Viene, Juan Goytisolo, edificando desde hace tiempo un inmemorial monumento a la palabra que encuentra su Edén perfecto en esta Plaza en la que la palabra es arte y el arte es vida que a sí misma se vive, en continuo desarrollo, en incansable caminar descalzo como los pies de aquel cuentacuentos que, me recuerda, subía a sus hombros un borrico para, con los rebuznos pánicos por éste proferidos, llamar la atención de los viandantes y reunirlos a su alrededor para narrarles sus leyendas y conseguir un puñado de dirhams con que poder alimentarse al día siguiente.
No es preciso pues internet ni periódicos ni radios ni televisores para estar al tanto de lo que el mundo puede ofrecernos. Así lo ha comprendido él y es por ello que sin tales medios vive y acude, cada tarde, a la caída del sol, cuando la plaza se ilumina con la llamarada de bombonas de gas y el titilar de débiles cirios, a escuchar el trenzado de voces y canciones con que el pueblo marroquí se comunica y engendra las más gloriosas líneas de la Gran Literatura. Porque la literatura será música, al leerse en alta voz, o no será.
Verse pues, reflejado en el deformante y sapientísmo espejo que el poeta enfrenta a quien se acerca a departir con él, es ya suficiente experiencia para comprender mejor el espacio mágico de la Plaza de Xmáa-El-Fna. Pero no sólo aprehendemos los misterios de tan inmemorial foro.
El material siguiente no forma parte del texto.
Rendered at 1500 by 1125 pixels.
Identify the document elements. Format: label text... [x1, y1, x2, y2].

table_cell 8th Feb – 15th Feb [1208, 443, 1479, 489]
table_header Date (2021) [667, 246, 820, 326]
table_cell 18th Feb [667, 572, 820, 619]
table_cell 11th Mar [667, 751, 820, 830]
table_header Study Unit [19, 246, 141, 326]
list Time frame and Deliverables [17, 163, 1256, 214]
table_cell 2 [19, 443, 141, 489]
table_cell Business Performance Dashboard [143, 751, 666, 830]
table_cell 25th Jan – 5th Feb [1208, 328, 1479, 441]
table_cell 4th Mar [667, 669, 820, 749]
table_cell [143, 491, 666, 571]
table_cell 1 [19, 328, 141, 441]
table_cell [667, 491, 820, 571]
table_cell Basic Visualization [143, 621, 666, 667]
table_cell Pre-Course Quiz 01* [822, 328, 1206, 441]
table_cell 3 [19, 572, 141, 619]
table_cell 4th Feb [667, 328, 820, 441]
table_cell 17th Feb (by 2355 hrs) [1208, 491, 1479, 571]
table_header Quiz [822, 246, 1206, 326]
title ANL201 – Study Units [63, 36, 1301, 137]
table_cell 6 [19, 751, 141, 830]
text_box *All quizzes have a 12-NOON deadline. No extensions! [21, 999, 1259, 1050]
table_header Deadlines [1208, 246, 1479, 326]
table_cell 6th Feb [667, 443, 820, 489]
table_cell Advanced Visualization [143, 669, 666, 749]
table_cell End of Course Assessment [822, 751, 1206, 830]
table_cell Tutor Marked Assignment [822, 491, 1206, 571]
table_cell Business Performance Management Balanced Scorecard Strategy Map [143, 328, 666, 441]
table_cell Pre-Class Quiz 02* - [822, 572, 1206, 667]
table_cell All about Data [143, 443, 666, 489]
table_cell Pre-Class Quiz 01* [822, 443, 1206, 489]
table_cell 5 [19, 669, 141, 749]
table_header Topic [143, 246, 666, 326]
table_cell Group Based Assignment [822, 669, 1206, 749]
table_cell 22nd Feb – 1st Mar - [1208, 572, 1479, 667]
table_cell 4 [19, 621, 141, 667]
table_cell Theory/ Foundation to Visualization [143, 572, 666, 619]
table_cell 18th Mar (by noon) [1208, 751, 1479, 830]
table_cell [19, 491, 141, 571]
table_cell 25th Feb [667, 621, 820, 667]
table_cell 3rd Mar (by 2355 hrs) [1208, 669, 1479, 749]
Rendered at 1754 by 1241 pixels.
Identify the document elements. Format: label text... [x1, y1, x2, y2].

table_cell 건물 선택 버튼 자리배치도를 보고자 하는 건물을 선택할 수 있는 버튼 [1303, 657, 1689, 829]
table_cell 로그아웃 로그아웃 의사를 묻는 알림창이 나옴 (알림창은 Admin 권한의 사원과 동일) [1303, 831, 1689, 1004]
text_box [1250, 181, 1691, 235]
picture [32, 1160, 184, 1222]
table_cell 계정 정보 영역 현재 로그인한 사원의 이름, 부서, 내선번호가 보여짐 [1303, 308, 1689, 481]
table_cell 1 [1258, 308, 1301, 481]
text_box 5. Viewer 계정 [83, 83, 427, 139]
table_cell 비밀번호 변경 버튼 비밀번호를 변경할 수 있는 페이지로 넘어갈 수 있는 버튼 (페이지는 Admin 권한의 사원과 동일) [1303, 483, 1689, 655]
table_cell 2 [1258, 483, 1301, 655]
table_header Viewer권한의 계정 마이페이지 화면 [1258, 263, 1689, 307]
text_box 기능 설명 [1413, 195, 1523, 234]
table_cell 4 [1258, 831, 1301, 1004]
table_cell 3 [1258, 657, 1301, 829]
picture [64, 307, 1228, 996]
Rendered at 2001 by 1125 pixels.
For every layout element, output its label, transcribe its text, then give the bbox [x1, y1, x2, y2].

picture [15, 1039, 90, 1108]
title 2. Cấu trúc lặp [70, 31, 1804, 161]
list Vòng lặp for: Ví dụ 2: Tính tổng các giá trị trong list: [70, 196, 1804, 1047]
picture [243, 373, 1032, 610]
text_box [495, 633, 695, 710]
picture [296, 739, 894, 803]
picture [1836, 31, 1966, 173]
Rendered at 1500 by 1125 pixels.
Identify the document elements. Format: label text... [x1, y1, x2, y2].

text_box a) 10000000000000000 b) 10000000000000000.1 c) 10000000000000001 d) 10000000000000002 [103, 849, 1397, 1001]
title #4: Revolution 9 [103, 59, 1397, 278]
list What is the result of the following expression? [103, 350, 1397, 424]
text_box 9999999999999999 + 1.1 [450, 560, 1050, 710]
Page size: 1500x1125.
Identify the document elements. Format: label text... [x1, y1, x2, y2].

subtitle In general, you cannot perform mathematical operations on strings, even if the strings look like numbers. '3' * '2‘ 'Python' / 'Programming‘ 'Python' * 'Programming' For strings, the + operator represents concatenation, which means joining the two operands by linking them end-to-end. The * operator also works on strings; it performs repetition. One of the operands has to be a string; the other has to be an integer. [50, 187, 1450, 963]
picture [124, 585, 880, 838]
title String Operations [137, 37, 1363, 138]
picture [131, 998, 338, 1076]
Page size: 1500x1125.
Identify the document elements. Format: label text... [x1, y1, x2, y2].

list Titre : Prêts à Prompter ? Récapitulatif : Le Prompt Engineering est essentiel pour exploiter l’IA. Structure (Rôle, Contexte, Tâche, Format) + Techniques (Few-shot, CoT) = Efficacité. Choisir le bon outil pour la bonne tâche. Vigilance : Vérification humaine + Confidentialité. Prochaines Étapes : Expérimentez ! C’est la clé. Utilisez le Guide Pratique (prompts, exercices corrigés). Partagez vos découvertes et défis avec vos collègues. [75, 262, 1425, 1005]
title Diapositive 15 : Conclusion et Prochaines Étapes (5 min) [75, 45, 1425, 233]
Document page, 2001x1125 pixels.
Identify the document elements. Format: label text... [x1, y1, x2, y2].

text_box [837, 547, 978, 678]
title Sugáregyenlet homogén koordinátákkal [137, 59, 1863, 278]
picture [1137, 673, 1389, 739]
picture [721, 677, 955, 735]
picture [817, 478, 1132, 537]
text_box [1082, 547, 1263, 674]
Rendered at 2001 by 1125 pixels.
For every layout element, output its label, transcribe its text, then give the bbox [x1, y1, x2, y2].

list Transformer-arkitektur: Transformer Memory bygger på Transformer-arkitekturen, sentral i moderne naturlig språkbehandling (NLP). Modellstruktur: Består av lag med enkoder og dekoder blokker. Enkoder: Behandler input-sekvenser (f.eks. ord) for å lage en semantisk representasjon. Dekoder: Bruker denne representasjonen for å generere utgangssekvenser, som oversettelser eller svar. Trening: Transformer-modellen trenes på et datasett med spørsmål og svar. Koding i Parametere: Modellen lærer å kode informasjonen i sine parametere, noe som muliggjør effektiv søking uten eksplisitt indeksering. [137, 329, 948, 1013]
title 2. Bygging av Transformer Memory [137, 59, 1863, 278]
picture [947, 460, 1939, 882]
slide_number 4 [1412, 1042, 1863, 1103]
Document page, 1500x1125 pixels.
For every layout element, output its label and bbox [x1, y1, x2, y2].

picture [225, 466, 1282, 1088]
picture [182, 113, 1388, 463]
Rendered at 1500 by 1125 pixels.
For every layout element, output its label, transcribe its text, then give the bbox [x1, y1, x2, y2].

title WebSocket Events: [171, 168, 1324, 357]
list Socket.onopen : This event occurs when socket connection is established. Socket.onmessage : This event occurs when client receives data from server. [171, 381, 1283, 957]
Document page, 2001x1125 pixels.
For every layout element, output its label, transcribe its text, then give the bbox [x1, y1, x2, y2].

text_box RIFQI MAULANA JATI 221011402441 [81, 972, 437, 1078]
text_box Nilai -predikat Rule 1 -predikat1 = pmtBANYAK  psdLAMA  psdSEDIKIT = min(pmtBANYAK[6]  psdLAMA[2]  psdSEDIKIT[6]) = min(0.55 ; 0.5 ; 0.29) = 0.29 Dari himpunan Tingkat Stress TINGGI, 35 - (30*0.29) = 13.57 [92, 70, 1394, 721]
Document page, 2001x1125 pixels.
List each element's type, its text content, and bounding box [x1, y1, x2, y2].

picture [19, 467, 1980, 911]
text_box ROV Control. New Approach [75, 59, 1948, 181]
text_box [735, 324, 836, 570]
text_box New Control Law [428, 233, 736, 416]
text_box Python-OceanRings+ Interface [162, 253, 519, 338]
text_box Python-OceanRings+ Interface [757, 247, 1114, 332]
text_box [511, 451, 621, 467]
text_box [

Nos embarcamos también, junto al poeta, en un viaje calmo por
las tierras de Allah, rememorando sus estancias argelinas, turcas, yemeníes, palestinas, kurdas e incluso saltamos océanos para reconciliarnos con las raíces negras del esclavismo transatlántico y la savia azteca del frondoso español hablado en latinoamérica.
No puedo más que sentirme afortunado por haber podido observar, tan de cerca, el más amable rostro de este sabio que, intuyo, no tiene rostro malo, y haber gozado de su sentido del humor benévolo y su verbo florecido en fogonazos de malabar e ingenio. Pocas veces tenemos la oportunidad, los humanos, de rozar la eternidad, aunque sea con la punta de los dedos. Y eterno será el feroz discurso calmo de este incansable trovador de la palabra y el eco.
Lamentablemente, como cada momento de los que nos reconcilian con la vida, éste tuvo que alcanzar su fin. Estaba yo invitado a cenar con una humilde familia local. Me hubiese quedado a vivir en ese café hasta que el dueño o el propio escritor me impusiesen la marcha, pero él mismo se encargó de recordarme lo que yo ya sabía: nunca se desprecia la invitación de una familia marroquí, porque en ella, a pesar de que no queramos comprenderlo, brota la semilla exacta de la comunicación y la vida. No podemos rechazar la vida. Hemos de entregarnos a ella con los brazos abiertos, como hace el poeta.
Abandoné el ruidoso café y él cambió de mesa, para reunirse con sus habituales contertulios, esos marrakchíes que portan a mucha honra, a su decir, el más ingenioso y vivo sentido del humor de todo el orbe musulmán.
Mi intención originaria, cuando llegué a Marraquech, era haberla abandonado aquella madrugada. No sé qué me retuvo en la ciudad. Tal vez fuese la necesidad de arrancarle una falsa despedida que, como dije al inicio, se produjo al día siguiente, dando mi último paseo por sus medievales callejas.